> Work request
Take the lines below beginning at the line that has "left shoulder: (28, 59)" and stopping after the line that has "left knee: (36, 122)", and print them exactly as they are, with no other lines.

> Information given
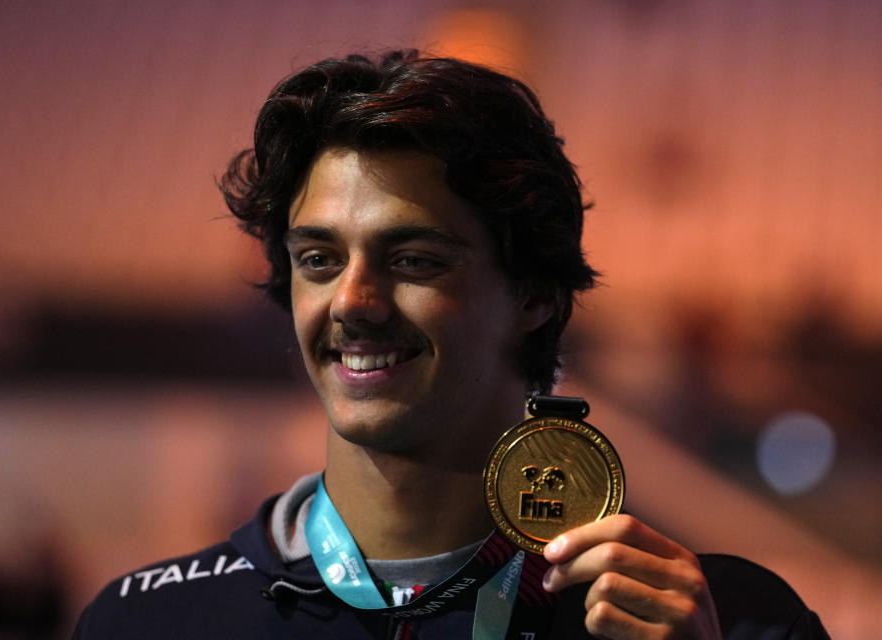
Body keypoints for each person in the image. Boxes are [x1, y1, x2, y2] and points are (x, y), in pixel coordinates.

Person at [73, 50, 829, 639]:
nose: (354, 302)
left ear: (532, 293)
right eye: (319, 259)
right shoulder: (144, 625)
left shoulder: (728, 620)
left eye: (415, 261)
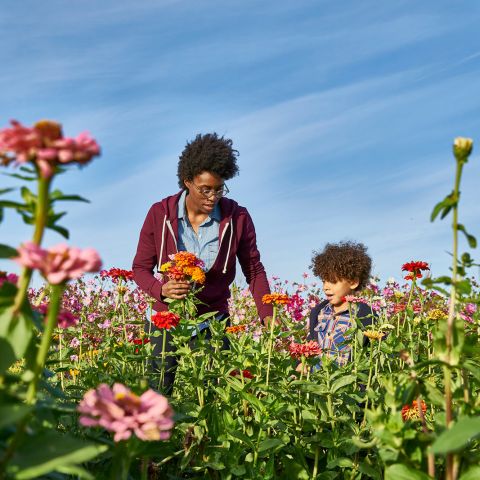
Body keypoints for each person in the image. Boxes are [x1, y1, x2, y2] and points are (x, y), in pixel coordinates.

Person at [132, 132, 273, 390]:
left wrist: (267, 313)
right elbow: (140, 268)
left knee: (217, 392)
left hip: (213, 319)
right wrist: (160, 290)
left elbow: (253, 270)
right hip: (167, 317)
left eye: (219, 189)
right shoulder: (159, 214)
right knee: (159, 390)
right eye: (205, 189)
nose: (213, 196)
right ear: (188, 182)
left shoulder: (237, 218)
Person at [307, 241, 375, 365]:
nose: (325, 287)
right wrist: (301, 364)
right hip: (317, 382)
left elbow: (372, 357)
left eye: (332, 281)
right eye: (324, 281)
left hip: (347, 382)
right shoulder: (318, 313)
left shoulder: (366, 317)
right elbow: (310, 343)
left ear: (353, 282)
==
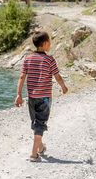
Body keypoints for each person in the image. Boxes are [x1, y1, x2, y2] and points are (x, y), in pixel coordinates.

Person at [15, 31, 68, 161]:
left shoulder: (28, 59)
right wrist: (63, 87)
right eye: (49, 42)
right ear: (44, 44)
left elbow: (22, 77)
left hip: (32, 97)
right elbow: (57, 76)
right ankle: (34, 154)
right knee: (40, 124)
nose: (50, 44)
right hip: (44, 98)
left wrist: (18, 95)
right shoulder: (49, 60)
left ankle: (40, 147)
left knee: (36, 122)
---
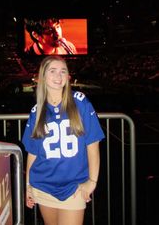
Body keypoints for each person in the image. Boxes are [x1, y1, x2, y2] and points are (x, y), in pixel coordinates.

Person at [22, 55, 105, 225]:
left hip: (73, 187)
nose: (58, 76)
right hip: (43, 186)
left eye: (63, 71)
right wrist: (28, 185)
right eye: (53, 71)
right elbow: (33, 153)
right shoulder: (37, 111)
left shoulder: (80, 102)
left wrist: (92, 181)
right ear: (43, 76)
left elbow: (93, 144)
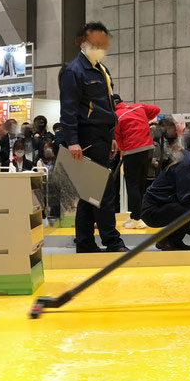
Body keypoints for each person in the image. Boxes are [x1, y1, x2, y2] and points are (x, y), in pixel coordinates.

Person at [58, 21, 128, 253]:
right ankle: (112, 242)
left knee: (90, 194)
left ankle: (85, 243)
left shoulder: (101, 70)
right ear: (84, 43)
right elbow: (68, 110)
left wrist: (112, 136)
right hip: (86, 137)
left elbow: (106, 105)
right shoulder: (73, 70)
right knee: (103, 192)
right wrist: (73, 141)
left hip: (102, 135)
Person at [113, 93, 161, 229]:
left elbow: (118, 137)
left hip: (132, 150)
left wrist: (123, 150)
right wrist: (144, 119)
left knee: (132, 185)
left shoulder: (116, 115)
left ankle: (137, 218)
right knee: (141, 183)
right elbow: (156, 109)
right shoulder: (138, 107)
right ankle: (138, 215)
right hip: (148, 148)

> Response to the task
left shoulder: (28, 59)
right wrist: (63, 87)
right eye: (49, 42)
right ear: (44, 44)
left elbow: (22, 77)
left hip: (32, 97)
right elbow: (57, 76)
right ankle: (34, 154)
right knee: (40, 124)
nose: (50, 44)
right hip: (44, 98)
left wrist: (18, 95)
right shoulder: (49, 60)
left ankle: (40, 147)
left knee: (36, 122)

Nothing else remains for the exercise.